Milena Bonilla’s current practice involves explorations on knowledge interpreted as a work
force, and nature as an entity colonized by language, consumed in a massive scale through
images. The artist uses a variety of media in her production including installations, video,
drawing, text, public interventions and photography.

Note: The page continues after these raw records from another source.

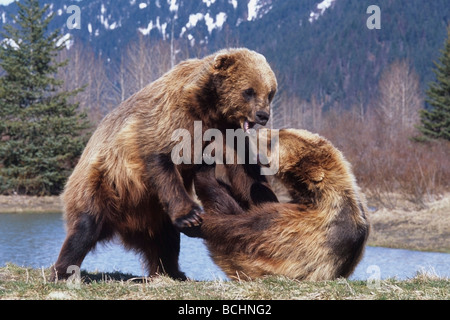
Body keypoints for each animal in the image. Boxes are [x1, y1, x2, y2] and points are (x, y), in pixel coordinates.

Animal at [51, 47, 278, 280]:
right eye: (249, 91)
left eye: (270, 92)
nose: (263, 115)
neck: (208, 109)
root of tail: (124, 223)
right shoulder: (171, 118)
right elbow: (161, 159)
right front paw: (190, 216)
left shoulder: (227, 133)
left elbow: (245, 171)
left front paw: (267, 201)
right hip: (102, 183)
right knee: (85, 228)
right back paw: (63, 271)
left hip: (151, 211)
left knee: (166, 240)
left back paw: (174, 271)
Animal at [193, 129, 370, 282]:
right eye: (280, 130)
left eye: (272, 142)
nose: (257, 131)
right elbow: (259, 197)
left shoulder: (308, 225)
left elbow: (247, 227)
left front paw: (201, 223)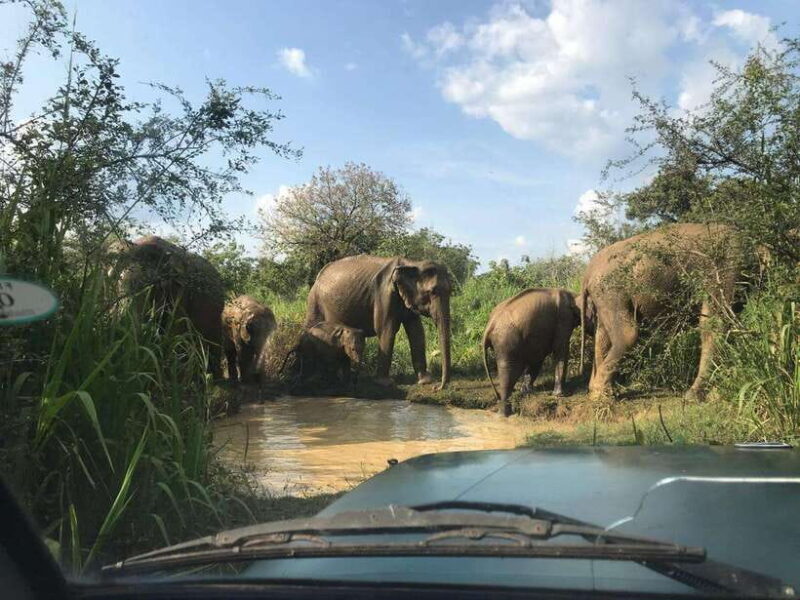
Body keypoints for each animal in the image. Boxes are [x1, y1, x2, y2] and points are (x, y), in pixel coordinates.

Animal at [305, 255, 452, 388]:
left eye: (450, 291)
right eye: (432, 292)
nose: (438, 387)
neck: (411, 263)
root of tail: (319, 275)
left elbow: (416, 332)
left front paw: (426, 381)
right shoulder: (384, 295)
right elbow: (386, 330)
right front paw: (385, 383)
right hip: (315, 300)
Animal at [482, 288, 584, 417]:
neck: (574, 295)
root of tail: (490, 324)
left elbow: (537, 358)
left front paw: (526, 392)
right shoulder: (563, 319)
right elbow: (561, 349)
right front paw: (560, 395)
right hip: (506, 340)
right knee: (511, 371)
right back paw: (505, 414)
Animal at [579, 223, 743, 400]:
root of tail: (589, 270)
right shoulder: (724, 265)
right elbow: (714, 323)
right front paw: (695, 397)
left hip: (604, 296)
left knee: (602, 335)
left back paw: (600, 392)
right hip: (612, 289)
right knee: (628, 334)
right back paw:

Her work was displayed in international venues such as Bonnefanten Museum, Maastricht, The
Netherlands (2014), CIFO, Miami, USA (2013), Proyecto Paralelo, Mexico City, Mexico (2013), Frieze
London, mor charpentier, London, UK (2012), Centro Andaluz de Arte Contemporáneo, Sevilla,
Spain (2012), 12th Istanbul Biennial, Istanbul, Turkey (2011), SKMU Sørlandets Kunstmuseum,
Kristiansand, Norway (2011), Rijksakademie Open, Amsterdam, the Netherlands (2009-2010),
Witte de With, Rotterdam, the Netherlands (2010), 10th Havana Biennial, Havana, Cuba (2009),
and 3th Bucharest Biennial, Bucharest, Romania (2008) among others.